BUSINESS PORTFOLIO

Fly the gum-free skies For the Doublemint twins, Lambert International Airport in St. Louis would bring double the disappointment.

Nowhere - not in the concession store, not in the snack bar, not even in the candy machine - could they find a single stick of Wrigley's chewing gum. Or any gum, for that matter. The airport doesn't sell it.

The twins would find the same problem at other airports, including Tucson, Ariz.; Portland, Ore.; and Tampa and Orlando, Fla.

``I wouldn't say it's a backlash against the usage of gum, but against users who don't dispose of it properly,'' says Carolyn Fennell, a spokeswoman for the Orlando airport. ``We're a very aesthetic terminal. We pride ourselves on cleanliness, and the residue of gum detracted'' from the cleanliness, she says. So in May, when the concessionaire's lease was up, the airport authority gave out new contracts, minus the right to sell chewing gum.

As airports are remodeled, upholstered, and carpeted, airport authorities are looking closely at maintenance problems brought on by gum deposits.

``We get calls from other airports, asking how we got away with it,'' says Paul MacAlester an official of the Tampa airport. The airport, lined with 6 acres of carpeting, decided to go gum-free when it opened in 1971.

Them as has, gits

Courtenay Slater quibbles with Americans' reputation of being ``financial profligates.'' Sure, they save far less than what the Japanese save, and they tend to borrow more on credit.

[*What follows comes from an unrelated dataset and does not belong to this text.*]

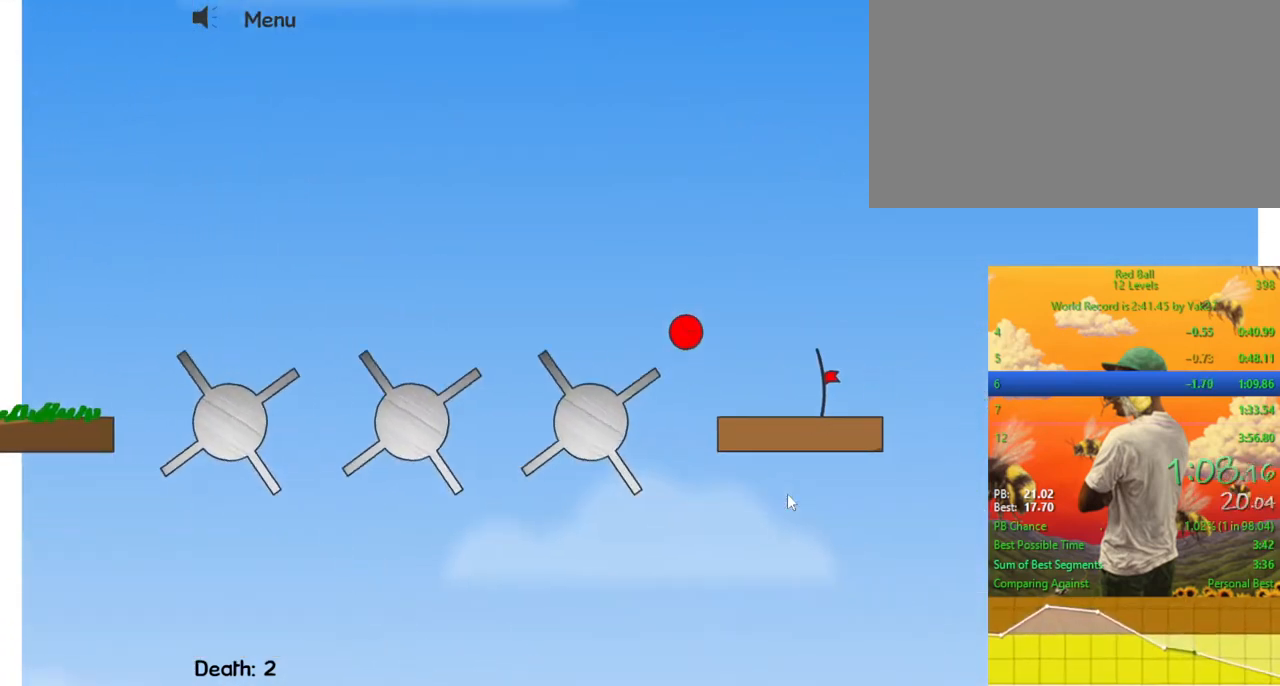
{"keys": ["left"], "events": [[133, "right", "up"], [167, "left", "down"]]}
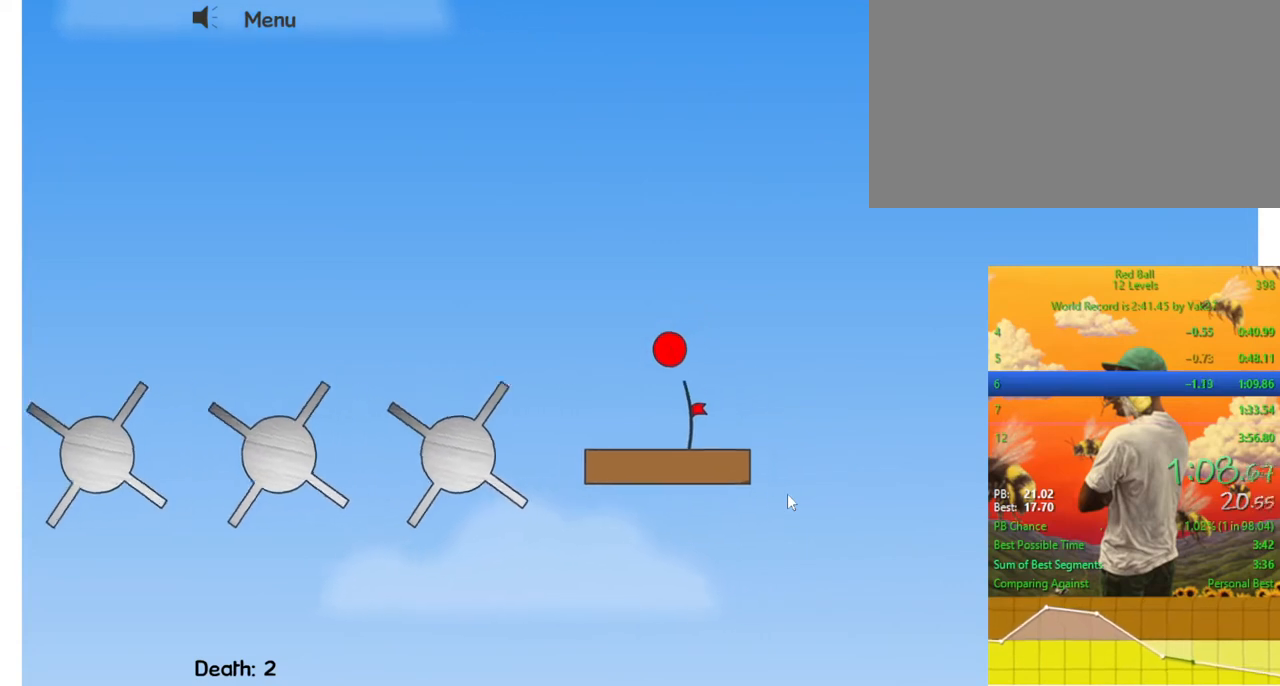
{"keys": ["escape"], "events": [[33, "left", "up"], [367, "escape", "down"], [400, "escape", "up"], [500, "escape", "down"]]}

``But if you look at the balance sheet of the US economy, you see that their assets far exceed their liabilities,'' says Dr. Slater, president of the economic research firm CEC Associates and former chief economist at the Commerce Department.

Slater has organized the assets, liabilities, and net worth (assets minus liabilities) for the 60 million American households in the same way that companies do. Assets include physical assets (houses, cars, boats, dishwashers, etc.) and financial assets (money in checking accounts, savings accounts, stocks, bonds, etc.). Liabilities include mortgages, consumer and other debt.

Slater found that the Americans' balance sheet shows them to be a robust lot financially, with assets exceeding liabilities by $13 trillion. That's about double (in real, i.e., non-inflationary terms) from what Americans had in 1965. The spoils haven't been divvied up equally, however - especially during the 1980s. Between 1982 and '85, the rise in the stock market accounted for 40 percent of the $3.1 trillion increase in wealth. Only a fraction benefited, however, since only 20 percent of the population owns stocks and bonds.

By contrast, real estate - the middle-class investment, with some 60 percent of the population owning their own homes - contributed only 7 percent of the increase in wealth.

This is a marked change from the 1970s, when the middle class enjoyed rapid gains in its net worth. Between 1978 and 1981, real estate prices accounted for 37 percent of the increase in wealth, stocks and bonds for 12 percent. Slater thinks the balance will shift back toward middle-class investments, because ``the bull market has got to peak. Then again, I've thought that for a long time.''

Mergers: bad news for wages

Anyone who was at Continental Airlines four years ago knows firsthand what Richard Belous's econometric models are saying - that mergers, acquisitions, and corporate raiding spell trouble for workers' wages.

After Frank Lorenzo merged the unionized Continental Airlines with his non-union Texas Air, he took Continental through bankruptcy, voided the union contracts, and set up a non-unionized shop. Wages fell.

Dr. Belous, a senior labor economist at the Conference Board, goes one step further than the Continental message. Not only has the financial impact of mergers, acquisitions, and increased debt been important in holding down wages, he says, it has been the most important factor.

Until the 1980s, if a company, industry, or the economy ran into trouble, people would lose their jobs, but only in rare cases would people take a pay cut. Today, wages are much more ``flexible'' downward.

Economists typically point to several reasons for this increased flexibility: competition from imports; having more women and part-time workers in the job market; a drop in union membership; recession; and deregulation.

But Belous says this is not enough. The ``missing link,'' he says, is the financial revolution of mergers, acquisitions, and short-term debt.

With the likes of Carl Icahn, T.Boone Pickens, or some other corporate raider on the prowl, many management teams feel vulnerable to being ``thrown out,'' Belous says. To fend off unwanted suitors, they have to make their company too expensive to buy by keeping its stock price and short-term profits high. And to boost profits quickly, they have to slash costs, which includes labor costs.